Supplied text.
>>>

I feel it won't be too easy to decipher the type of the object remotely. This would likely increase the number of private structures that we need to copy over from Python headers to parse this information (e.g. tuples), making things more complex. Of course one could just try treating the object as a PyCodeObject and check for failures, but this would now imply a potential loss of captured information, unless all the other object types that can appear here are also handled. Perhaps an extra int field that specifies the type of the object being passed with f_executable might help in this direction, to some extent. But perhaps one simplification that depends on a positive answer to the following question could be adopted: is the value f_executable crucial for the actual execution, or is it just added to carry the frame's metadata (e.g. filename, function name, line number, ...)? If that is added just for the metadata, perhaps that could be added directly to the _PyVMFrame structure in the form of extra fields? There could be a core set of fields that are common to all object types (filename, function qualname, location data), plus a generic PyObject reference that can be consumed easily by in-process tools. However, I can see the downside being that the cost would probably end up being slightly more than just 4 W and 3 R operations in general.

pablogsal · 2023-03-27T12:50:35Z

In general the sentiment is that the more regular the structure is, the easier is for profilers and debuggers to traverse the stack. The more variations and python-isms (as in, using PyObject* instead of C structs) the harder it makes for these tools to properly traverse the stack, which goes against (partially) what we are trying to do here

markshannon · 2023-03-27T13:17:27Z

Feedback from who? Which operations for which tools become harder?
It is hard to take vague and anonymous feedback seriously.

No one is forcing tools to handle all possible frames. They can skip frames that have "executable" objects other than code objects. The presence of additional information that tools ignore cannot be worse than that information not being present in the first place.
Add not all tools will ignore it; the PR already give better tracebacks in the faulthandler module.

In general the sentiment is that the more regular the structure is, the easier is for profilers and debuggers to traverse the stack. The more variations and python-isms (as in, using PyObject* instead of C structs) the harder it makes for these tools to properly traverse the stack, which goes against (partially) what we are trying to do here

Two fields, one pointing to the next frame, and one pointing to the executable object, seems quite regular to me.
Traversal of the stack is trivial. Just follow the previous pointer.

markshannon · 2023-03-27T13:22:14Z

It might be informative to compare this with adding perf support:

Adding perf frames causes a slowdown of 8%. The PR above has negligible performance impact.

<<<

Given exercise 1.
According to the forum thread, what slowdown does adding perf frames cause?
Given exercise 2.
Output the passage of the forum thread from "pablogsal · 2023-03-27T12:50:35Z" up to and including "the faulthandler module.".

Element box records:
>>>

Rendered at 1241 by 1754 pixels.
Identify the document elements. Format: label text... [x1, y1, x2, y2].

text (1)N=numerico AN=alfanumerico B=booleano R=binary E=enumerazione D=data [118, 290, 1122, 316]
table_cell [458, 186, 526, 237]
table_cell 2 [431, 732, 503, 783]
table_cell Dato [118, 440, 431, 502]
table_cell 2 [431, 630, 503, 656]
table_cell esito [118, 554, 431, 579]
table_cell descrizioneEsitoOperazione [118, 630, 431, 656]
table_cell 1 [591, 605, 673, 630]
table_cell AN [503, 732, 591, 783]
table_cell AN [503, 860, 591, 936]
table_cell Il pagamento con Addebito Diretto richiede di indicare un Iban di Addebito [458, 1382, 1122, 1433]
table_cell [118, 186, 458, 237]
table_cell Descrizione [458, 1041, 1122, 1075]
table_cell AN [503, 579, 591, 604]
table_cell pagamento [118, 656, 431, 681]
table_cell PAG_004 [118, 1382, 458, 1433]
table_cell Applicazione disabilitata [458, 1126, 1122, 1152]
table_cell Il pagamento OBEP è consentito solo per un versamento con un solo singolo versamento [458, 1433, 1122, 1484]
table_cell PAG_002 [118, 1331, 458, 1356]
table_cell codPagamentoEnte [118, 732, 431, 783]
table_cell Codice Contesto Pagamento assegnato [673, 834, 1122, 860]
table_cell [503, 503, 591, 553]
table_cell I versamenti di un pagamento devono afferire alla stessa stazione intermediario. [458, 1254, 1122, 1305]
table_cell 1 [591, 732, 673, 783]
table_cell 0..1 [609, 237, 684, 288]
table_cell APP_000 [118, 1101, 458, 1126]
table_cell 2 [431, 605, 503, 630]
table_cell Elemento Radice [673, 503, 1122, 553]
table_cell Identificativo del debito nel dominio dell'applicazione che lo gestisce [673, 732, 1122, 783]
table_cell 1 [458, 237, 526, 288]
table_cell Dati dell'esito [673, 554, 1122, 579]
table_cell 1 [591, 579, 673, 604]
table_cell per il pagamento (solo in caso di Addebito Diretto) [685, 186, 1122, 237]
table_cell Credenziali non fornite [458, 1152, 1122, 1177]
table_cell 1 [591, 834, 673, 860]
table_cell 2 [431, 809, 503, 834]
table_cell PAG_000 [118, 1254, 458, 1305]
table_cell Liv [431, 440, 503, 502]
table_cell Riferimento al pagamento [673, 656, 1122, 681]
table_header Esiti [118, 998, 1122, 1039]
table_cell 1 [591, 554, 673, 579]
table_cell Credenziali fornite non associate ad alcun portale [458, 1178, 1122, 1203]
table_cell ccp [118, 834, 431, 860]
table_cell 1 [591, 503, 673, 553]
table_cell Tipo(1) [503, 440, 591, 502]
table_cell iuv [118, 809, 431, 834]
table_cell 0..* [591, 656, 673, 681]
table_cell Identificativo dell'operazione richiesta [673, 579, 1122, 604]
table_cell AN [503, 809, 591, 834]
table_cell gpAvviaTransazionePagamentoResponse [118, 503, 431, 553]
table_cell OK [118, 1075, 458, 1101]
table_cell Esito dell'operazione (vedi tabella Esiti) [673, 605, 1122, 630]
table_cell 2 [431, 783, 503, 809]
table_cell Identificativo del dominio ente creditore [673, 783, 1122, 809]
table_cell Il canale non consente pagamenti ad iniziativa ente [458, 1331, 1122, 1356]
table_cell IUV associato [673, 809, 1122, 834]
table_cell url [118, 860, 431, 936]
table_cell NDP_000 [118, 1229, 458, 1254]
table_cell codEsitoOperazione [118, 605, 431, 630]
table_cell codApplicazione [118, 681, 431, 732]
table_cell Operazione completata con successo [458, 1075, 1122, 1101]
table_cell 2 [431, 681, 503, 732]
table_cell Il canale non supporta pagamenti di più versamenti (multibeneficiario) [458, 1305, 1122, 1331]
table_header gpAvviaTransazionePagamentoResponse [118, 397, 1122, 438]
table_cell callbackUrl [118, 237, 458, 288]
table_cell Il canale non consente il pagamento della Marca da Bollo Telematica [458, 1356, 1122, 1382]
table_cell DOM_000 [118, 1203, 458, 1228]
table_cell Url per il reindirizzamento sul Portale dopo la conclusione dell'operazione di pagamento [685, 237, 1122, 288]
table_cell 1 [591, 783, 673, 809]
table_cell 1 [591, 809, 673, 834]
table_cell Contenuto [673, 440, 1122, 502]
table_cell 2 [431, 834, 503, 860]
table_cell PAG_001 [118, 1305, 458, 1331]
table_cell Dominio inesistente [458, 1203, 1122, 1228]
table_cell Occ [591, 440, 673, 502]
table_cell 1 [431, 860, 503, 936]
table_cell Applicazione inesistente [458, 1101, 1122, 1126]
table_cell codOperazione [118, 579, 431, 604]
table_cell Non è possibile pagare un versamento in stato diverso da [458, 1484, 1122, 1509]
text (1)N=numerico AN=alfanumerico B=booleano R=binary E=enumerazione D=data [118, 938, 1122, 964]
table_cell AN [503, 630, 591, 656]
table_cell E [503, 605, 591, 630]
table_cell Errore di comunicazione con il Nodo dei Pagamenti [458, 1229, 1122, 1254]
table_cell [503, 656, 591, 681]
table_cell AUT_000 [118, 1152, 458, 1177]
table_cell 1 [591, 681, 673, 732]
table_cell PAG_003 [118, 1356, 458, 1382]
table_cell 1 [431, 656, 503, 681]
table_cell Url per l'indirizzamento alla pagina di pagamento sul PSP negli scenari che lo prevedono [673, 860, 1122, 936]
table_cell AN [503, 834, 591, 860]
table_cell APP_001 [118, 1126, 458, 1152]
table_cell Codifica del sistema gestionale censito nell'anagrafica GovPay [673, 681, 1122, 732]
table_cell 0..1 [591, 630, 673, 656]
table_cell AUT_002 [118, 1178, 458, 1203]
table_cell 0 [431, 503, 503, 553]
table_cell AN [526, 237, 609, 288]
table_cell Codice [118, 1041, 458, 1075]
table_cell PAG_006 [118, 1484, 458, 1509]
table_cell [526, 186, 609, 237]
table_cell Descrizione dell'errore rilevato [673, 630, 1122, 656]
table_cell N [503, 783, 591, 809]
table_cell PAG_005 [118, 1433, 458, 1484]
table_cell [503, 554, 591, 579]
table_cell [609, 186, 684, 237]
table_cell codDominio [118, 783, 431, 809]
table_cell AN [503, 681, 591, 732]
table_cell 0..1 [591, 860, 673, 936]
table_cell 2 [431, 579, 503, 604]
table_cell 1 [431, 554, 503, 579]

<<<

Written answer 1.
A slowdown of 8%.

Written answer 2.
pablogsal · 2023-03-27T12:50:35Z

In general the sentiment is that the more regular the structure is, the easier is for profilers and debuggers to traverse the stack. The more variations and python-isms (as in, using PyObject* instead of C structs) the harder it makes for these tools to properly traverse the stack, which goes against (partially) what we are trying to do here

markshannon · 2023-03-27T13:17:27Z

Feedback from who? Which operations for which tools become harder?
It is hard to take vague and anonymous feedback seriously.

No one is forcing tools to handle all possible frames. They can skip frames that have "executable" objects other than code objects. The presence of additional information that tools ignore cannot be worse than that information not being present in the first place.
Add not all tools will ignore it; the PR already give better tracebacks in the faulthandler module.